_ЗАДАНИЕ_. Перепишите дословно из фрагмента текста о художественном воспитании отрывок от слов «Я в то время, возможно, как-то» до слов «сможет оценить это.» включительно.

Вот это очень интересно. Я, например, занимался фигурным катанием, и у нас был там урок классической хореографии, мы занимались у станка. И я очень люблю балет, танец. Я понимаю, как он сделан, я вижу технику, понимаю, какой эмоциональный фон идет за этой техникой, что выражает человек этим танцем. Балет «Спартак» в записи я могу пересматривать бесконечно, это настолько красивый и сильный балет. Но все мои сверстники-подростки считали балет полной ерундой. Потому что сами не пробовали!

Я в то время, возможно, как-то прохладно относился к опере. Хотя я сейчас безумно люблю оперу. Это потому, что я сейчас служу, я знаю, что такое поставленный голос, я понимаю, как извлекается звук. Когда я слышу пение, я наслаждаюсь тем, как человек пользуется своим голосовым аппаратом. Я теперь очень люблю оперную музыку. Кроме того, я сам пробовал писать стишки, поэтому для меня важно, как сделано стихотворение: я могу это оценить, потому что сам пробовал.

Когда мы, например, работали с глухими детьми, у которых нарушена читательская деятельность, то мы старались, чтобы они прежде начали писать. Вот когда ребенок попробует написать рассказик, например, о том, где он был или как он провел выходной, и потом он увидит, как это делает писатель, он сможет оценить это.

Почему, как я считаю, у нас абсолютно провальные занятия рисунком и музыкой в школе? Я много где побывал за границей, был в Берлине, Праге, еще где-то. И я увидел, что там практически все взрослые читают по нотам. Перед началом, допустим, конференции им раздают ноты, слова – и они поют. Они читают ноты и, как правило, хоть на одном инструменте, хоть одну ноту, но каждый должен уметь сыграть. У каждого должен быть свой коронный номер: либо пианино, либо блок-флейта, либо голос, без этого нельзя. Каждый ребенок должен похвастаться тем, что он умеет: кто-то сел к пианино и сыграл «К Элизе» Бетховена, кто-то на блок-флейте сыграл какую-то другую мелодию.

То же самое и с рисунком. У них учат детей что-то сделать, а через это дети становятся удивительными потребителями культуры. У нас же, безусловно, очень много детей, которые ходят в кружки, занимаются, мы видим, что у нас очереди и в консерваторию на концерты, и в музеях полно студентов из художественных школ, из музыкальных школ. У нас в Москве видно, что те дети, которые охвачены таким образованием, они и посещают эти площадки. У нас нет театра, чтобы там не было аншлага, у нас распродаются все билеты. Но это все-таки потому, что Москва – большой город. А если посчитать на единицу населения, то все равно получается мало таких детей. А нужно, чтобы каждый школьник мог бы наслаждаться произведениями изобразительного искусства, произведениями музыкальной культуры, театрального искусства. И это все вытекает из совместной со взрослыми деятельности, хотя бы в той же школьной театральной студии.

_ИСХОДНЫЕ ДАННЫЕ_.
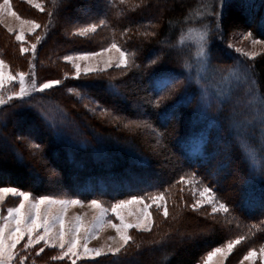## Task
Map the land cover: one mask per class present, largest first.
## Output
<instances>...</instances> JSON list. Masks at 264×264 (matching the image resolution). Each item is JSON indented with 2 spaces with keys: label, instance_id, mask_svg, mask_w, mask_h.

_ОТВЕТ НА ЗАДАНИЕ_.
Я в то время, возможно, как-то прохладно относился к опере. Хотя я сейчас безумно люблю оперу. Это потому, что я сейчас служу, я знаю, что такое поставленный голос, я понимаю, как извлекается звук. Когда я слышу пение, я наслаждаюсь тем, как человек пользуется своим голосовым аппаратом. Я теперь очень люблю оперную музыку. Кроме того, я сам пробовал писать стишки, поэтому для меня важно, как сделано стихотворение: я могу это оценить, потому что сам пробовал.

Когда мы, например, работали с глухими детьми, у которых нарушена читательская деятельность, то мы старались, чтобы они прежде начали писать. Вот когда ребенок попробует написать рассказик, например, о том, где он был или как он провел выходной, и потом он увидит, как это делает писатель, он сможет оценить это.